Pero lo que no se destruyó fue la relación con sus dos hijos, hoy de 25 y 22 años. “Hasta el día de hoy me parece extraña la relación tan bonita que tengo con los dos, que nunca sintieron rencor hacia mí por la separación. Yo creo que es porque tuve una buena relación con ellos durante su niñez. Hoy hablamos por teléfono muy seguido y estoy muy bien con los dos”, comenta. Recalca que cuando eran pequeños, le gustaba sorprenderlos disfrazándose de payaso, mimo, mago. “Hacía de todo cuando eran chicos”, agrega.

Durante los dos años que vivió en la calle, Marcelo perdió por un momento el vínculo con sus hijos porque no tenía celular. Pero un coma diabético que lo tuvo unos días internado en el hospital y su temor de volver a esa situación, lo llevó a la Hospedería Álvaro Lavín y, sobretodo, lo volvió a vincular con sus hijos. No recuerda bien cómo fue que ellos llegaron a saber de su situación de salud, pero ellos llegaron al hospital e incluso su hija donó sangre para él. “Estaba sorprendido y contento porque no los veía hacía tiempo y ellos estaban preocupados porque casi me fui para el otro lado. Ahí empezamos de nuevo a estar juntos”, cuenta, feliz. Hoy se visitan por lo menos una vez al mes.

-¿Qué es lo más lindo de la paternidad?

-El sentirte querido y querer. Sentir que hay alguien a quien uno le interesa, que te quieran y eso es rico. Siempre quise ser papá, son una alegría muy linda los dos. Son sanitos, no fuman nada. Son dos lindas personas. Me saqué la Lotería con ellos. Es muy bonito tenerlos como hijos.

-¿Cómo se vive o siente la paternidad estando en situación de calle?

-Con culpa por no poder hacerse cargo de los hijos. Mis hijos están grandes, pero sí me siento responsable de cuando me fui. Aunque nunca me lo han dicho, siento cómo me quieren cuando están conmigo y hablo con ellos. No siento ningún tipo de rechazo.

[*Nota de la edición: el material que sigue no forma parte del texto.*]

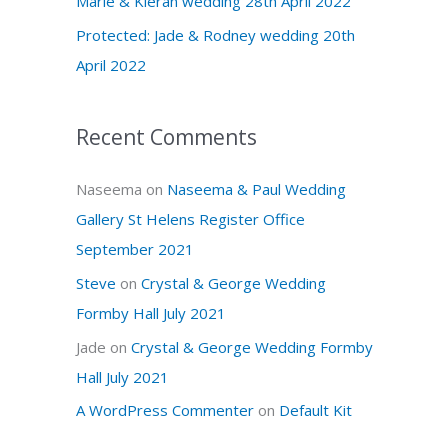
Marie & Kieran wedding 28th April 2022
r
Protected: Jade & Rodney wedding 20th
:
April 2022
Recent Comments
Naseema
on
Naseema & Paul Wedding
Gallery St Helens Register Office
September 2021
Steve
on
Crystal & George Wedding
Formby Hall July 2021
Jade
on
Crystal & George Wedding Formby
Hall July 2021
A WordPress Commenter
on
Default Kit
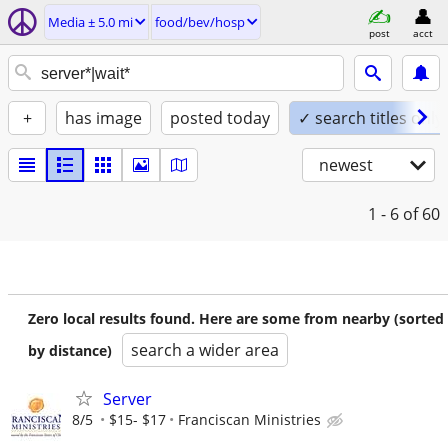
Media ± 5.0 mi
food/bev/hosp
post
acct
+
has image
posted today
✓ search titles only
newest
1 - 6
of 60
Zero local results found. Here are some from nearby (sorted
search a wider area
by distance)
Server
8/5
$15- $17
Franciscan Ministries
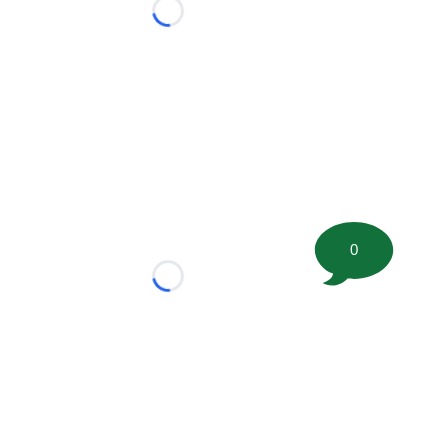
Loading...
0
Loading...
tion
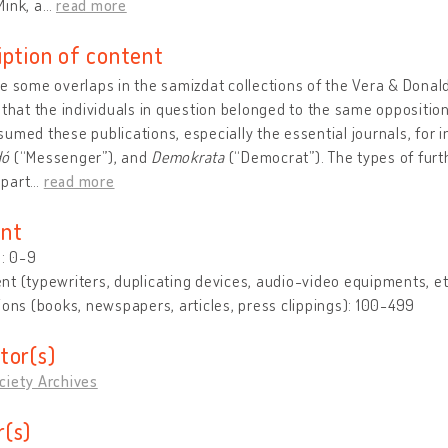
ink, a
…
read more
iption of content
e some overlaps in the samizdat collections of the Vera & Donal
 that the individuals in question belonged to the same opposition
umed these publications, especially the essential journals, for 
dó
(“Messenger”), and
Demokrata
(“Democrat”). The types of furt
part
…
read more
nt
s: 0-9
t (typewriters, duplicating devices, audio-video equipments, et
ions (books, newspapers, articles, press clippings): 100-499
tor(s)
ciety Archives
(s)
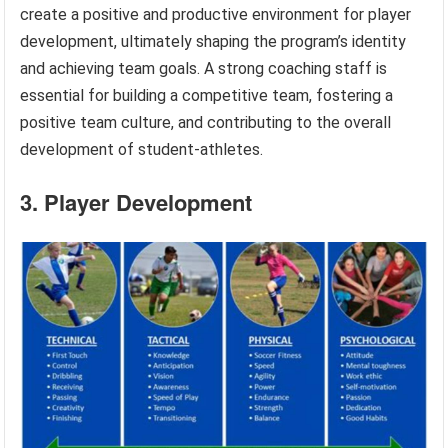
create a positive and productive environment for player
development, ultimately shaping the program’s identity
and achieving team goals. A strong coaching staff is
essential for building a competitive team, fostering a
positive team culture, and contributing to the overall
development of student-athletes.
3. Player Development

Hoy, Marcelo trabaja como guardia nocturno en un condominio en Las Condes. Sueña con volver a los negocios, está ahorrando para ello, y con arrendar su lugar propio. “No quiero saber más de alcohol y drogas. Mi punto de quiebre para salir de la calle fue la misma calle, el miedo de estar en un cajero en donde entra gente a cualquier hora. La noche es peligrosa y viví cosas fuertes, aunque no me pasó nada”, dice esperanzado ahora con ser abuelo.